Dans l’article de 2015, j’ai conclu que le principe de causalité est une conception de l’esprit, qu’il est un principe sélectionné, élaboré, bref, qui ne peut être naturalisé. Est-ce que le résultat de l’expérience quantique apporte une preuve expérimentale de ma conclusion ? Si j’étais affirmatif, ce serait de ma part aller bien vite en besogne. Par contre, il est légitime d’affirmer que l’interprétation traditionnelle de la chaîne de causalité : une cause précède toujours un effet et il n’y a pas d’effet sans cause, correspond à une interprétation rigide, sans degré de liberté, qui ne se justifie pas au regard du résultat quantique car à l’échelle de la mécanique quantique transparaît une indétermination causale, une ambiguïté causale, expérimentalement observable. Le fait que sur un même qubit[4] il soit possible de superposer à la fois l’effet et la cause d’un évènement qui l’a induit, c’est-à-dire introduire de la simultanéité éventuelle entre effet et cause, comme peut l’être le spin ½ et -½ d’un électron nous indique que la chaîne de causalité est sujette à l’introduction de degrés de liberté au niveau quantique. Que la causalité puisse être manipulée par le sujet pensant avec ses technologies, pourrait laisser considérer que la causalité est un objet du sujet pensant. Mais là encore ce serait aller vite en besogne. Il faut envisager que dans un futur proche, grâce aux propriétés de la mécanique quantique et avec de nouvelles expériences pratiquées nous serons en mesure d’approfondir cette problématique.

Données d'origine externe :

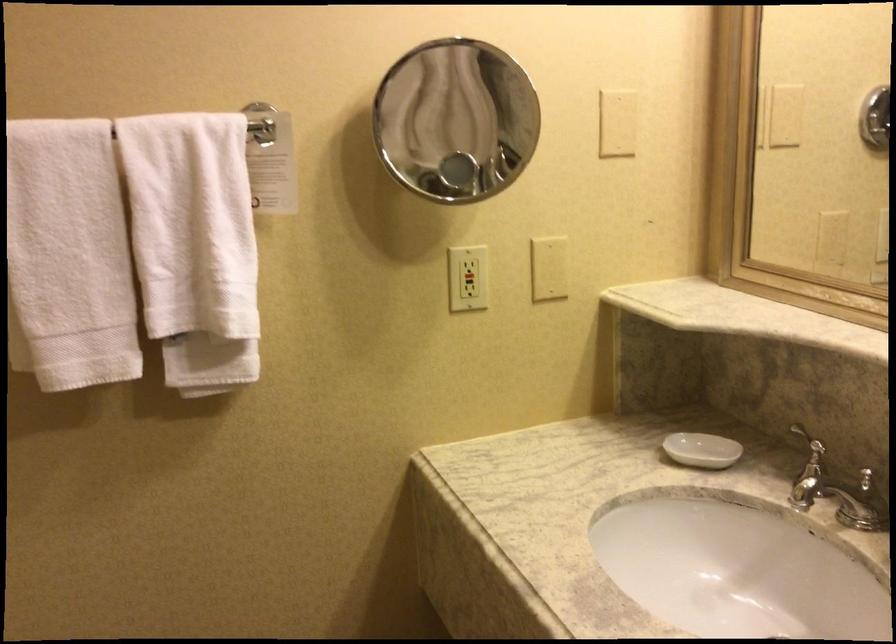
This screenshot has width=896, height=644. What do you see at coordinates (467, 278) in the screenshot?
I see `a black outlet button` at bounding box center [467, 278].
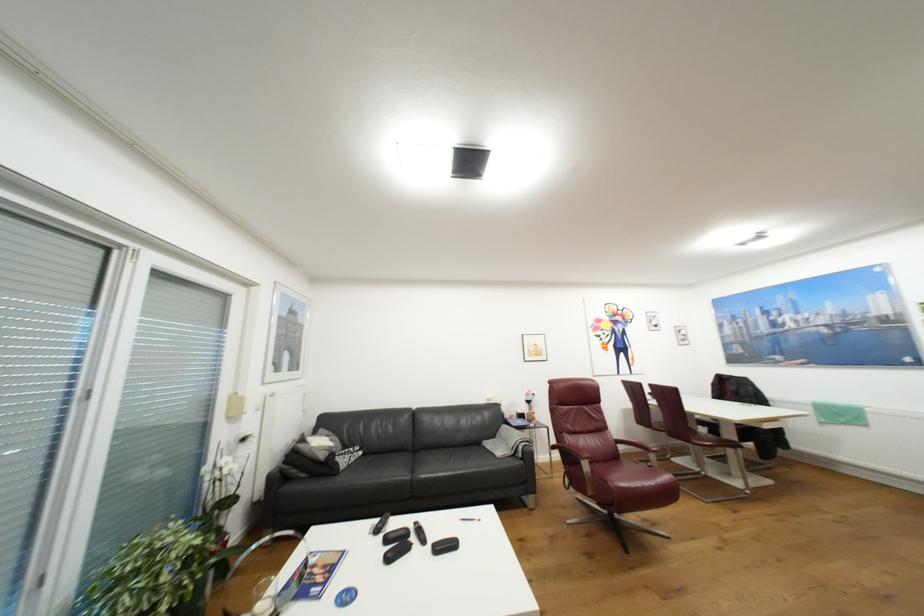
Describe the element at coordinates (430, 464) in the screenshot. I see `the black sofa sitting surface` at that location.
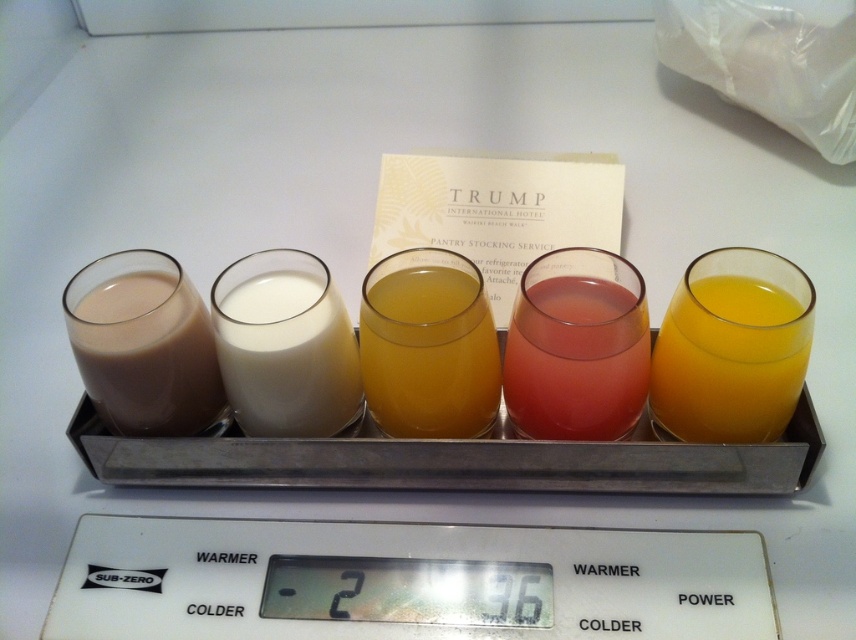
Question: Which point appears closest to the camera in this image?

Choices:
 (A) pyautogui.click(x=437, y=344)
 (B) pyautogui.click(x=200, y=362)
 (C) pyautogui.click(x=242, y=612)
 (D) pyautogui.click(x=694, y=404)

Answer: (A)

Question: Which of the following is the farthest from the observer?

Choices:
 (A) (88, 262)
 (B) (617, 429)

Answer: (A)

Question: Can you confirm if matte brown liquid at left is positioned below translucent orange juice at center?

Choices:
 (A) no
 (B) yes

Answer: (A)

Question: Based on their relative distances, which object is nearer to the translucent pink liquid at center?

Choices:
 (A) translucent orange juice at center
 (B) white creamy milk at center
 (C) matte brown liquid at left

Answer: (A)

Question: Can you confirm if translucent yellow liquid at right is thinner than matte brown liquid at left?

Choices:
 (A) no
 (B) yes

Answer: (B)

Question: Does translucent orange juice at center have a greater width compared to white creamy milk at center?

Choices:
 (A) no
 (B) yes

Answer: (B)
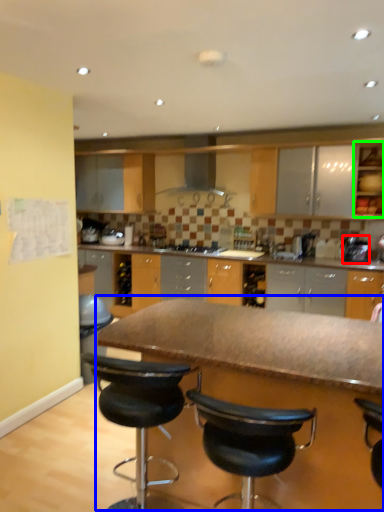
Question: Based on their relative distances, which object is farther from appliance (highlighted by a red box)? Choose from table (highlighted by a blue box) and cabinetry (highlighted by a green box).

Choices:
 (A) table
 (B) cabinetry

Answer: (A)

Dans cette dernière partie de l’article j’essaie de prévoir les conséquences de ma conviction : la causalité est une conception de l’esprit[5]. C’est une conception très, très, déterminante chez le physicien d’autant que les deux lois principales classiques conquises au début du 20e siècle, toujours actuellement confirmées, sont de véritables vecteurs de la chaîne de causalité. Et la mécanique quantique a, dans la période de sa fondation, a rompu avec la notion de déterminisme mais elle a âprement discuté celle de causalité[6]. De ces affirmations fortes, proposées dans la note 6, en contrepartie, il faut prendre en compte une position plus que nuancée de Bohr qui selon lui : « Le principe de causalité s’identifie selon les cas aux lois de conservation ou à l’évolution strictement déterminée de la fonction d’onde dans le temps dès lors qu’aucune mesure n’est effectuée. Tant que l’on ne procède à aucune mesure, la description est causale ; dès lors que l’on relie le formalisme aux résultats des mesures effectuées, la description n’est plus causale. » C’est-à-dire que la pleine applicabilité de la loi de la causalité aux résultats de la mesure n’est pas possible.

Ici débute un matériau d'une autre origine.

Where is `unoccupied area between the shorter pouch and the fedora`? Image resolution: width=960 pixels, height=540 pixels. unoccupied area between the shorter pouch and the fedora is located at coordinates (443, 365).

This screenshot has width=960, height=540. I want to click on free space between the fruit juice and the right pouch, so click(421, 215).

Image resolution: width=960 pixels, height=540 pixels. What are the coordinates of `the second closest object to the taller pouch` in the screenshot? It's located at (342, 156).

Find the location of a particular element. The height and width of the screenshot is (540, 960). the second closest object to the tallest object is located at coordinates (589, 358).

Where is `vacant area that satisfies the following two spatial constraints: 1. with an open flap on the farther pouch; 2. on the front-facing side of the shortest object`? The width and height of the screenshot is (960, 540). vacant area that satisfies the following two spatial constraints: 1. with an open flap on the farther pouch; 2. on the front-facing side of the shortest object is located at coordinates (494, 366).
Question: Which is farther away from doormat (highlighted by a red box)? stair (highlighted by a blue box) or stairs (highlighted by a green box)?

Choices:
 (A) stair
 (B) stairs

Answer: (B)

On peut dire qu’avec l’avènement de la mécanique quantique une brèche interprétative de l’exploitation de la chaîne de causalité a été introduite mais au-delà de la conception de Bohr elle n’a pas proliféré, au contraire : il suffit de lire le livre : ‘Le réel voilé : analyse des concepts quantiques’ de B. D’Espagnat (1994) pour apprécier à quel point, même voilée, la causalité est toujours exploitée, indispensable, pour interpréter les phénomènes quantiques. En conséquence investir intellectuellement la nature autrement qu’à travers le prisme de la causalité est une véritable gageure.

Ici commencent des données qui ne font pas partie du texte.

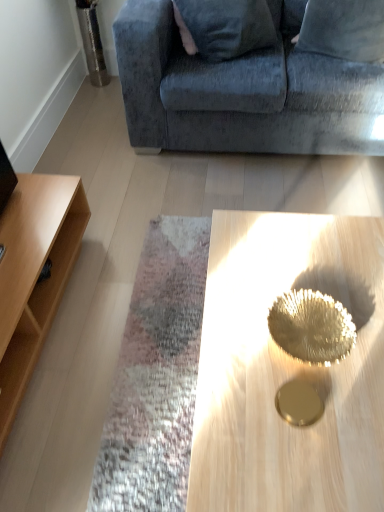
At what (x,y) coordinates should I click in order to perform the action: click on velvet blue couch at upper center. Please return your answer as a coordinate pair (x, y). The height and width of the screenshot is (512, 384). Looking at the image, I should click on (242, 94).

I want to click on velvet blue pillow at upper right, so click(x=344, y=29).

Considering the relative positions of velvet blue pillow at upper right and velvet blue couch at upper center in the image provided, is velvet blue pillow at upper right in front of velvet blue couch at upper center?

No, the depth of velvet blue pillow at upper right is greater than that of velvet blue couch at upper center.

From a real-world perspective, who is located higher, velvet blue pillow at upper right or velvet blue couch at upper center?

In real-world perspective, velvet blue pillow at upper right is above.

Which is correct: velvet blue pillow at upper right is inside velvet blue couch at upper center, or outside of it?

The correct answer is: inside.

Is velvet blue couch at upper center at the back of velvet blue pillow at upper right?

That's right, velvet blue pillow at upper right is facing away from velvet blue couch at upper center.

Who is more distant, gold metallic tray at center or velvet blue couch at upper center?

velvet blue couch at upper center is more distant.

From a real-world perspective, who is located lower, gold metallic tray at center or velvet blue couch at upper center?

From a 3D spatial view, gold metallic tray at center is below.

Find the location of a particular element. The width and height of the screenshot is (384, 512). studio couch above the gold metallic tray at center (from a real-world perspective) is located at coordinates (242, 94).

Does point (378, 258) come closer to viewer compared to point (214, 75)?

Yes, it is.

Which of these two, light wood shelf at left or velvet blue couch at upper center, is thinner?

light wood shelf at left is thinner.

Is light wood shelf at left spatially inside velvet blue couch at upper center, or outside of it?

light wood shelf at left lies outside velvet blue couch at upper center.

Is light wood shelf at left next to velvet blue couch at upper center and touching it?

No, light wood shelf at left is not beside velvet blue couch at upper center.

Is velvet blue pillow at upper right at the left side of gold metallic tray at center?

In fact, velvet blue pillow at upper right is to the right of gold metallic tray at center.

Between velvet blue pillow at upper right and gold metallic tray at center, which one has smaller size?

Smaller between the two is velvet blue pillow at upper right.

From a real-world perspective, which is physically below, velvet blue pillow at upper right or gold metallic tray at center?

gold metallic tray at center.

Is there a large distance between gold metallic tray at center and light wood shelf at left?

gold metallic tray at center is actually quite close to light wood shelf at left.

Considering the relative positions of gold metallic tray at center and light wood shelf at left in the image provided, is gold metallic tray at center to the right of light wood shelf at left from the viewer's perspective?

Yes, gold metallic tray at center is to the right of light wood shelf at left.

Considering the relative sizes of gold metallic tray at center and light wood shelf at left in the image provided, is gold metallic tray at center bigger than light wood shelf at left?

Yes.

From the picture: Which is in front, gold metallic tray at center or light wood shelf at left?

Positioned in front is gold metallic tray at center.

Does velvet blue couch at upper center have a larger size compared to light wood shelf at left?

Yes, velvet blue couch at upper center is bigger than light wood shelf at left.

Is velvet blue couch at upper center facing away from light wood shelf at left?

velvet blue couch at upper center is not turned away from light wood shelf at left.

Is velvet blue couch at upper center positioned behind light wood shelf at left?

Yes.

Considering the sizes of light wood shelf at left and velvet blue pillow at upper right in the image, is light wood shelf at left taller or shorter than velvet blue pillow at upper right?

Clearly, light wood shelf at left is shorter compared to velvet blue pillow at upper right.

Is light wood shelf at left surrounding velvet blue pillow at upper right?

No, velvet blue pillow at upper right is located outside of light wood shelf at left.

Considering the relative sizes of light wood shelf at left and velvet blue pillow at upper right in the image provided, is light wood shelf at left wider than velvet blue pillow at upper right?

Yes, light wood shelf at left is wider than velvet blue pillow at upper right.

Is light wood shelf at left closer to the viewer compared to velvet blue pillow at upper right?

Yes, it is.

You are a GUI agent. You are given a task and a screenshot of the screen. Output one action in this format:
    pyautogui.click(x=<x>, y=<y>)
    Task: Click on the pillow below the velvet blue couch at upper center (from the image's perspective)
    This screenshot has height=512, width=384.
    Given the screenshot: What is the action you would take?
    pyautogui.click(x=344, y=29)

Find the location of a particular element. This screenshot has width=384, height=512. coffee table on the left of velvet blue couch at upper center is located at coordinates (288, 368).

Based on the photo, based on their spatial positions, is gold metallic tray at center or light wood shelf at left further from velvet blue pillow at upper right?

light wood shelf at left is positioned further to the anchor velvet blue pillow at upper right.

Which object lies nearer to the anchor point velvet blue pillow at upper right, velvet blue couch at upper center or light wood shelf at left?

velvet blue couch at upper center.

From the image, which object appears to be farther from light wood shelf at left, velvet blue couch at upper center or velvet blue pillow at upper right?

velvet blue pillow at upper right is further to light wood shelf at left.

From the image, which object appears to be nearer to gold metallic tray at center, velvet blue couch at upper center or light wood shelf at left?

Based on the image, light wood shelf at left appears to be nearer to gold metallic tray at center.

Considering their positions, is light wood shelf at left positioned further to velvet blue couch at upper center than gold metallic tray at center?

gold metallic tray at center.

Based on their spatial positions, is light wood shelf at left or velvet blue pillow at upper right further from gold metallic tray at center?

velvet blue pillow at upper right lies further to gold metallic tray at center than the other object.

Considering their positions, is velvet blue pillow at upper right positioned closer to light wood shelf at left than velvet blue couch at upper center?

Based on the image, velvet blue couch at upper center appears to be nearer to light wood shelf at left.

Considering their positions, is gold metallic tray at center positioned further to velvet blue couch at upper center than velvet blue pillow at upper right?

gold metallic tray at center lies further to velvet blue couch at upper center than the other object.

Identify the location of studio couch located between light wood shelf at left and velvet blue pillow at upper right in the left-right direction. Image resolution: width=384 pixels, height=512 pixels. (242, 94).

Where is `pillow between velvet blue couch at upper center and gold metallic tray at center in the up-down direction`? The width and height of the screenshot is (384, 512). pillow between velvet blue couch at upper center and gold metallic tray at center in the up-down direction is located at coordinates (344, 29).

In order to click on table between velvet blue pillow at upper right and gold metallic tray at center from top to bottom in this screenshot , I will do `click(34, 275)`.

You are a GUI agent. You are given a task and a screenshot of the screen. Output one action in this format:
    pyautogui.click(x=<x>, y=<y>)
    Task: Click on the table between velvet blue couch at upper center and gold metallic tray at center vertically
    This screenshot has height=512, width=384.
    Given the screenshot: What is the action you would take?
    pyautogui.click(x=34, y=275)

Etant donné cette profonde détermination, une grande partie des propriétés de la nature qui n’est pas régie par la loi de la causalité nous est totalement transparente. Par exemple, notre connaissance actuelle de ce que nous nommons l’univers est condensée dans ce que l’on appelle le Modèle Standard de la Cosmologie. Celui-ci résulte de l’exploitation pleine et entière de la Relativité Restreinte (RR) et de la Relativité Générale (RG) dont leur A.D.N respectif est la causalité. In fine, nos connaissances sur l’univers se résument a : 4 à 5% de matière baryonique dont de l’ordre de 40% n’a toujours pas été observée et 96 à 95% de composants noirs c’est-à-dire obscurs à notre entendement. Jusqu’à présent inobservable malgré les moyens techniques extraordinaire déployés mais comme notre pensée théorique n’est pas bien placée, depuis 1980, tout ce que nous avons tenté d’inférer pour lever le voile sur cette proportion impressionnante qui nous est obscure n’a jamais aboutie. Toutes ces tentatives ont été réalisées en exploitant toujours les mêmes outils théoriques que sont la R.R. et la R.G. Disons-le, nous sommes dans une situation dramatique, on attend ‘Godot’. De plus notre rationalité causale nous a conduit à inventer une origine à cet univers avec une phase primordiale cousue main qui s’effrite au fur et à mesure que des observations de plus en plus pointues sont réalisées.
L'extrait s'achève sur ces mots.